Los personajes se habían establecido alrededor de una hoguera en la cabeza del escritor, y allí mientras se calentaban las manos y cocinaban sopa en una lata, esperaban, esperaban, esperaban, esperaban...
Una noche de insomnio, en la que el escritor no podía dormir, un personaje abrió furtivamente un hueco entre el lóbulo parietal y el occipital, saltó de un brinco al papel en blanco y arañó con fuerza para que un par de palabras salieran de entre las páginas. Algunas letras se abrieron paso entonces entre las tapas ya ajadas y compusieron con ritmo desigual los sustantivos "melancolía" y "sombrero". El cuento que no quería ser se vió invadido por un sentimiento extraño, los personajes, las letras, las palabras... le obligaban a ser, a existir pese a su resistencia.

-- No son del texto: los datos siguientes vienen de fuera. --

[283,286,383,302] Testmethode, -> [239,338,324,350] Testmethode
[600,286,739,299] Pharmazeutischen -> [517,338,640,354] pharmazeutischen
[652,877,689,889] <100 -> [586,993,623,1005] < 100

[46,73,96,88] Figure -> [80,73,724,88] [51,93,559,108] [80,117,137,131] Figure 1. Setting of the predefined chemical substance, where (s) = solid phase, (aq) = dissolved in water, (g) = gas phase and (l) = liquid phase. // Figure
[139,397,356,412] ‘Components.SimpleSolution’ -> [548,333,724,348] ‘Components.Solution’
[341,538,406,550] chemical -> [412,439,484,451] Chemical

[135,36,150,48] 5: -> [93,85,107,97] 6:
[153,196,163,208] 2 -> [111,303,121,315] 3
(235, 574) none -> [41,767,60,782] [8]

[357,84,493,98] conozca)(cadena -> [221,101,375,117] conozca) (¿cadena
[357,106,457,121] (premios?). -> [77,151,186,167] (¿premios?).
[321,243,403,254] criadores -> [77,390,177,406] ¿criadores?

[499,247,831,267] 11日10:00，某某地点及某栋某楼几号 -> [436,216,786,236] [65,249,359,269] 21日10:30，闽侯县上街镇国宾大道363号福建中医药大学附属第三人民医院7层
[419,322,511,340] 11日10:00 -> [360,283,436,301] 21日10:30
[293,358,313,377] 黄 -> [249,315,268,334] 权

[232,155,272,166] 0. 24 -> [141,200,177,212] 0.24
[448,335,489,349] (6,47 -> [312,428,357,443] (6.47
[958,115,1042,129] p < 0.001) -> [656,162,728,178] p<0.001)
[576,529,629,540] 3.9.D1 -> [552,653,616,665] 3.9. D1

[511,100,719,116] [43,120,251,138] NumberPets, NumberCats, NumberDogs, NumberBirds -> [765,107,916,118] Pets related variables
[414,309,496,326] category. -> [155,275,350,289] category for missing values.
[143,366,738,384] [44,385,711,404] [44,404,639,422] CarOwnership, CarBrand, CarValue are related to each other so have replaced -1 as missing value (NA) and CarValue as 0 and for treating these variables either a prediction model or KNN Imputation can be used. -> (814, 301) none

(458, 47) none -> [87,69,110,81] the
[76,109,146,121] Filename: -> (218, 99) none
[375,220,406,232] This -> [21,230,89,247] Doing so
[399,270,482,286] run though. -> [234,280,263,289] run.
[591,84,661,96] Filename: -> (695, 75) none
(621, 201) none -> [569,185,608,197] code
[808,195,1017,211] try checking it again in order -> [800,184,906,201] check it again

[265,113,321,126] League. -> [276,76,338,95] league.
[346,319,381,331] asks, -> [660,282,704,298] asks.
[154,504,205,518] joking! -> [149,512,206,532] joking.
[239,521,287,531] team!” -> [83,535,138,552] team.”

Al escritor, ajeno a todo esto, le sobrevino un repentino sueño y se acomodó entre los cojines del sofá. El personaje recorría las hojas en blanco, junto a la melancolía y el sombrero, que comenzaban a concretarse a sí mismos, siendo algo más que un objeto o un sentimiento; el personaje encontró un nombre, el sombrero se volvió de un color y la melancolía fue de una tierra lejana. El cuento estaba siendo, se dibujaba despacio pero firme sobre la nada, los personajes aparecían, las palabras se hilaban unas con otras construyendo el sentido de una historia, las letras bailaban alrededor del fuego como en una mágica noche de San Juan. Y, como el fuego, el cuento que no quería ser ardió sin poder evitarlo, quemó los sueños del escritor mientras dormía, convirtiéndose en ceniza a la mañana siguiente. Ese amanecer, áquel escritor escribió con su bolígrafo un cuento maravilloso, que ya no podía ser otra cosa que lo que era, que no pudo evitar convertirse en sí mismo, que, empujado por el algún destino, se definió para siempre jamás.